(ACTIVITY):
What you need to produce from the material below is an exact transcription of the lines from the one with "middle pip: (393, 375)" through the one with "pinky mcp: (429, 514)", both included, and no other line.

(PROVIDED INFORMATION):

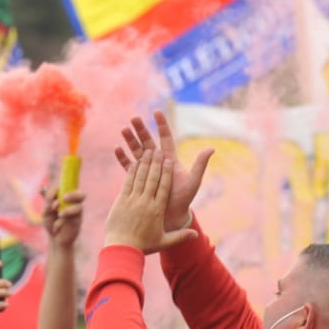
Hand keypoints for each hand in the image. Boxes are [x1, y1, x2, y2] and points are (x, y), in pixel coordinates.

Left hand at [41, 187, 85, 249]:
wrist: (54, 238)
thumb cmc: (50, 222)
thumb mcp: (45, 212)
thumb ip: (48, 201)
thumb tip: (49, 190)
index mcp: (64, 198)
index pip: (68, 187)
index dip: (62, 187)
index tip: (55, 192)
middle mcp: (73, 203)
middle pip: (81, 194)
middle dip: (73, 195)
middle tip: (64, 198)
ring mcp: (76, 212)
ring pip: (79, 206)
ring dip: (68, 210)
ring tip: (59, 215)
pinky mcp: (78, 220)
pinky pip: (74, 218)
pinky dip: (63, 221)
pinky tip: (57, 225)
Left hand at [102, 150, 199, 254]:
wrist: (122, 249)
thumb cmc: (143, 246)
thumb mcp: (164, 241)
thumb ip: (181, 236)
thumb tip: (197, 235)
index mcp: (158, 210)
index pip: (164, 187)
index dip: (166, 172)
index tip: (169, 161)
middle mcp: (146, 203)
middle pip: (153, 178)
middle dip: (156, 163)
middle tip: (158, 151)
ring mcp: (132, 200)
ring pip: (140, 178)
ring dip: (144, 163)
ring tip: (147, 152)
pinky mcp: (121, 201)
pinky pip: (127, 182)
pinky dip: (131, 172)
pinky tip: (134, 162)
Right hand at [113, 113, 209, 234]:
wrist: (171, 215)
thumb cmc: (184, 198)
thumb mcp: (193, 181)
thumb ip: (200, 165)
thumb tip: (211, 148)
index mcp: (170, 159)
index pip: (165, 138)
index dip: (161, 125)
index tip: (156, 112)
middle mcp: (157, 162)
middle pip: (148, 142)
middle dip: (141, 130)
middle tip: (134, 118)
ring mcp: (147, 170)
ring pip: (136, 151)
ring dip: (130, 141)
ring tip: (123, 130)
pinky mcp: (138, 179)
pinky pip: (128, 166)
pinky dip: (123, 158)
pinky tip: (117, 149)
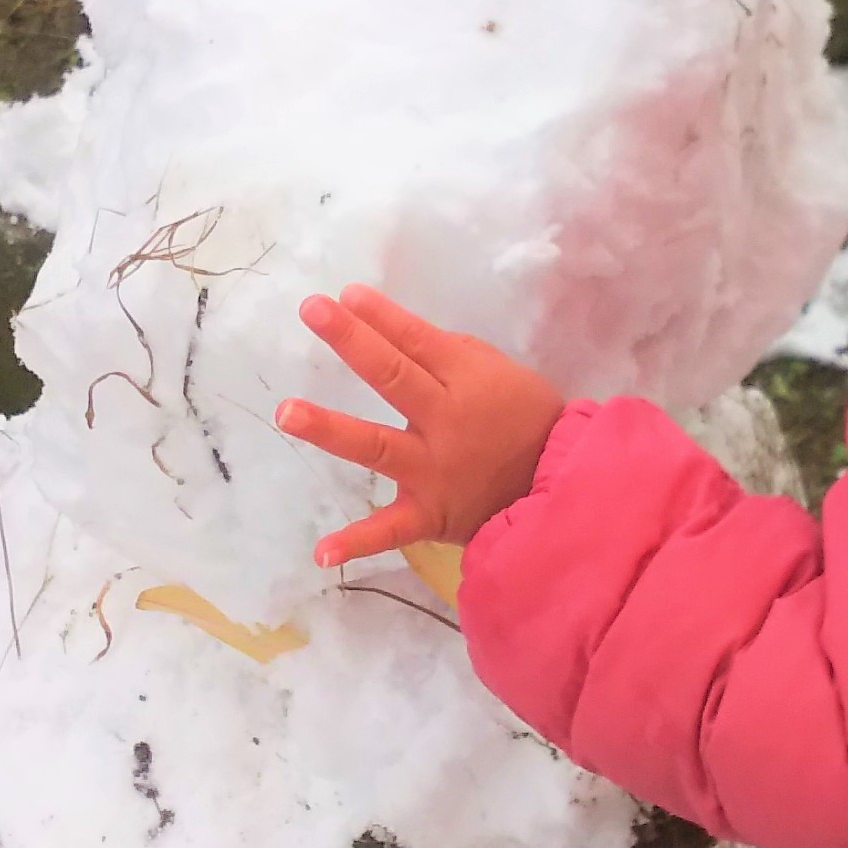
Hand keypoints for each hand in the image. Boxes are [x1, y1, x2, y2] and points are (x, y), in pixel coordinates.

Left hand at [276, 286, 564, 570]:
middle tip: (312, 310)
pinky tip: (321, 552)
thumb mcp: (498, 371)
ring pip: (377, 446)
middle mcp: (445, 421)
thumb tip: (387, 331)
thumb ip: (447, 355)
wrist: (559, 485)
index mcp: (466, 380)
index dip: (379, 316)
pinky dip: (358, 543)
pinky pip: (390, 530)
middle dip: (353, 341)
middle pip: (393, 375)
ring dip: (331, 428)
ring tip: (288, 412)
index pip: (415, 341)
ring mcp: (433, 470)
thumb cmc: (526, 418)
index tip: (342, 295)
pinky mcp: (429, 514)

==

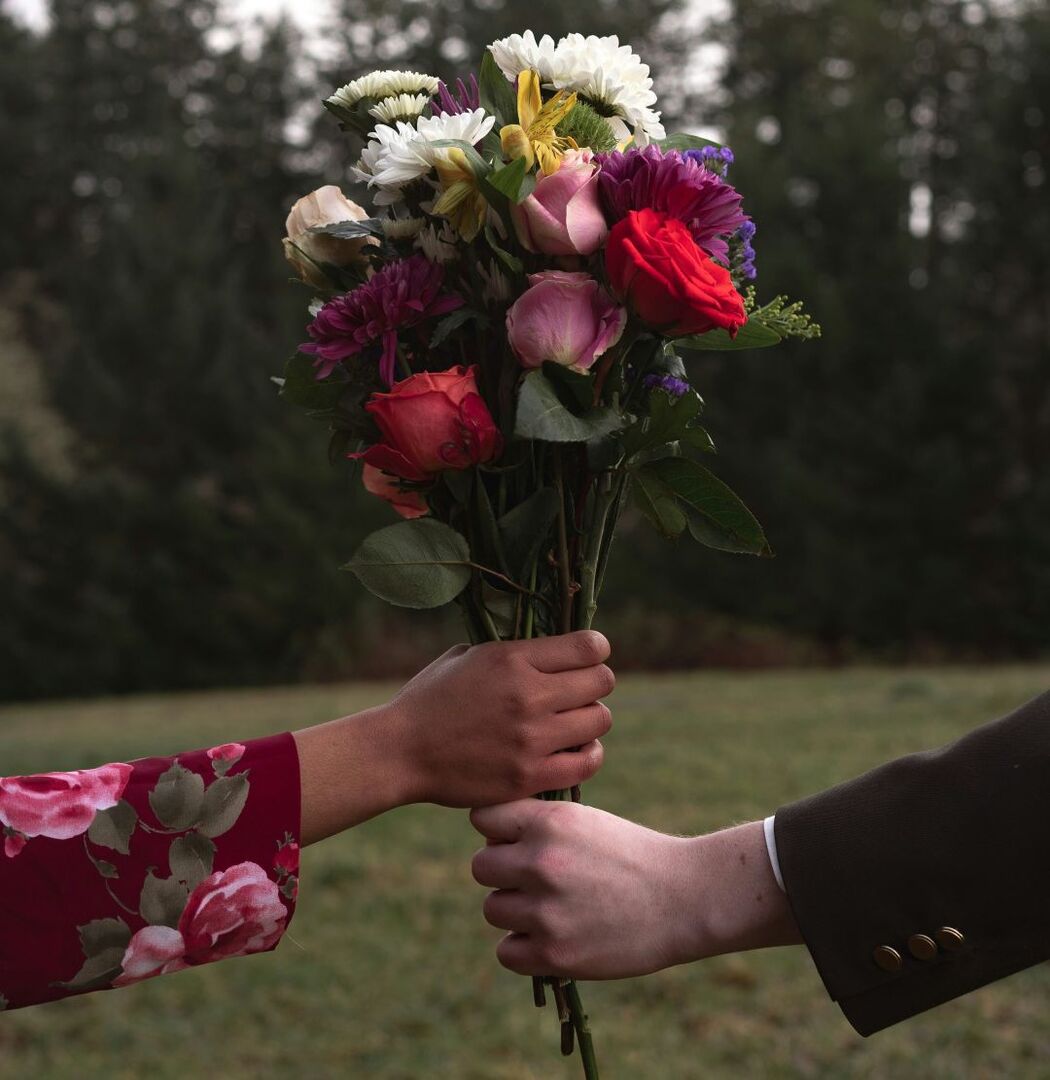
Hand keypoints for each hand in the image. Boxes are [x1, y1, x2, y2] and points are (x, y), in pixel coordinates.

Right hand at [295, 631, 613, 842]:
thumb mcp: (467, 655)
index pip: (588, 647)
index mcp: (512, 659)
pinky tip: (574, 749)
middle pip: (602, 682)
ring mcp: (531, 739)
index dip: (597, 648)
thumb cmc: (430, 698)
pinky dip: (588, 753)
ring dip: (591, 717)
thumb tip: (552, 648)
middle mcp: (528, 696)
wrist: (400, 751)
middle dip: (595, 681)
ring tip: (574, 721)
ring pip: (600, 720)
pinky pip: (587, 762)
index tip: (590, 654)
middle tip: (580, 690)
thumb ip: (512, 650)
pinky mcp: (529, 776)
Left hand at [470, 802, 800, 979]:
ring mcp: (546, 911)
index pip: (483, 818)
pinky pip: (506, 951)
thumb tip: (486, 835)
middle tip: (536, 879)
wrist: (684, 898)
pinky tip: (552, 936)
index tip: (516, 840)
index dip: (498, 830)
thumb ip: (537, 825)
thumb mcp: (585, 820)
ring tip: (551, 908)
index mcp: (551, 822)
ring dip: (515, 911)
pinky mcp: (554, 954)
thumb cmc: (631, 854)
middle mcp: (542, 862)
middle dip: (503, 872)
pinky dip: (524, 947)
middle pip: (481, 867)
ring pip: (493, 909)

(ANSWER SECTION):
middle pip: (393, 375)
ring dip: (331, 428)
ring tip: (288, 412)
index pip: (415, 341)
ring mcp: (433, 470)
thumb cmc: (526, 418)
index tip: (342, 295)
pinky mcp: (429, 514)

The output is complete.